Introduction

This course introduces students to the fundamental challenges and techniques in computer vision, with a focus on extracting information from images using automatic methods (50 hours). It combines theoretical foundations with practical implementations and emphasizes current techniques based on deep learning models and architectures.

  • Luis Baumela, 30h
  • Roberto Valle, 20h

Unit 1: Introduction to Computer Vision

This initial unit presents the general context and challenges of computer vision:

  • Understanding the goals of image-based perception.
  • Common applications such as object detection and scene understanding.
  • Key concepts in visual interpretation from a computational perspective.

Unit 2: Digital Image Processing

This unit covers essential preprocessing techniques for images:

  • Pixel-level operations.
  • Filtering and noise reduction.
  • Feature extraction basics (edges, textures).
  • Image transformation and enhancement methods.

It emphasizes practical use of deep learning to solve visual recognition and analysis tasks.

Unit 3: Introduction to Deep Models

This unit transitions into the use of deep learning for image analysis:

  • Basics of convolutional neural networks (CNNs).
  • Feature learning with deep architectures.
  • Overfitting and regularization in vision tasks.

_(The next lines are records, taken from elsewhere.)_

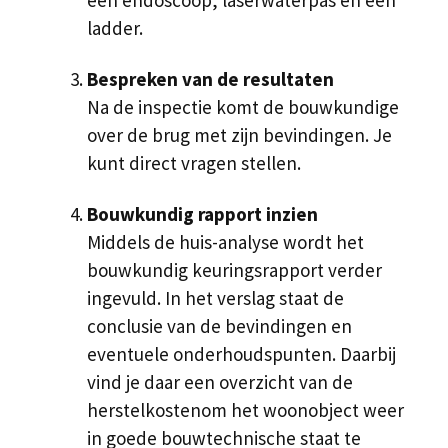
een endoscoop, laserwaterpas en een
ladder.
Bespreken van de resultaten
Na de inspectie komt de bouwkundige
over de brug met zijn bevindingen. Je
kunt direct vragen stellen.
Bouwkundig rapport inzien
Middels de huis-analyse wordt het
bouwkundig keuringsrapport verder
ingevuld. In het verslag staat de
conclusie van de bevindingen en
eventuele onderhoudspunten. Daarbij
vind je daar een overzicht van de
herstelkostenom het woonobject weer
in goede bouwtechnische staat te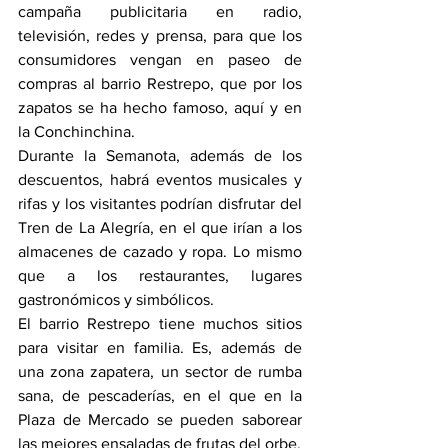
campaña publicitaria en radio, 
televisión, redes y prensa, para que los 
consumidores vengan en paseo de 
compras al barrio Restrepo, que por los 
zapatos se ha hecho famoso, aquí y en 
la Conchinchina.
Durante la Semanota, además de los 
descuentos, habrá eventos musicales y 
rifas y los visitantes podrían disfrutar del 
Tren de La Alegría, en el que irían a los 
almacenes de cazado y ropa. Lo mismo 
que a los restaurantes, lugares 
gastronómicos y simbólicos.
El barrio Restrepo tiene muchos sitios 
para visitar en familia. Es, además de 
una zona zapatera, un sector de rumba 
sana, de pescaderías, en el que en la 
Plaza de Mercado se pueden saborear 
las mejores ensaladas de frutas del orbe.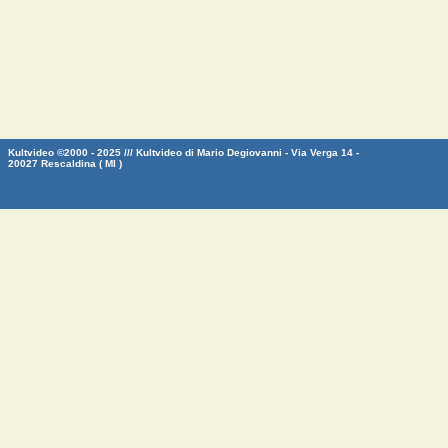
Kultvideo ©2000 - 2025 /// Kultvideo di Mario Degiovanni - Via Verga 14 -
20027 Rescaldina ( MI )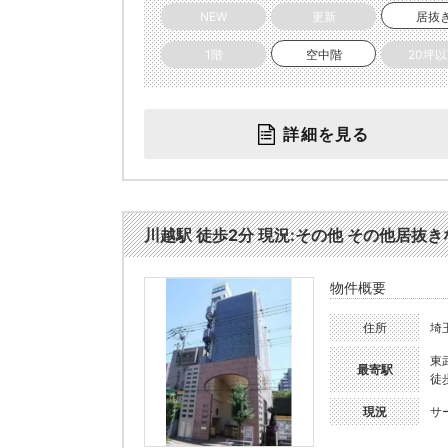
NEW
更新
居抜
1階
空中階
20坪
詳細を見る
川越駅 徒歩2分 現況:その他 その他居抜きな
物件概要
住所
埼
東
最寄駅
徒
現況
サ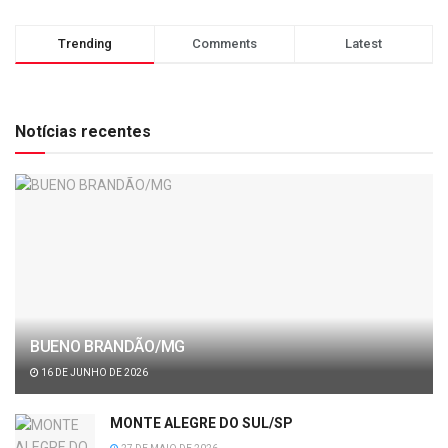
Trending
Comments
Latest
Notícias recentes
BUENO BRANDÃO/MG
16 DE JUNHO DE 2026
MONTE ALEGRE DO SUL/SP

Unit 4: Deep Architectures for Vision

A more in-depth look into state-of-the-art deep learning models for computer vision:

  • Modern CNN architectures (e.g., ResNet, U-Net).
  • Transfer learning and pretrained models.
  • Implementation frameworks (e.g., PyTorch, TensorFlow).
  • Performance metrics in vision tasks.

Unit 5: Applications

This unit explores real-world applications and integration:

  • Object recognition and scene segmentation.
  • Image registration and motion tracking.
  • Vision in robotics and autonomous systems.

Unit 6: Advanced Models

Final unit addressing cutting-edge research and complex vision tasks:

  • Multi-camera systems and 3D reconstruction.
  • Camera calibration and geometry.
  • Correspondence matching and depth inference.
  • Limitations and open challenges in current computer vision systems.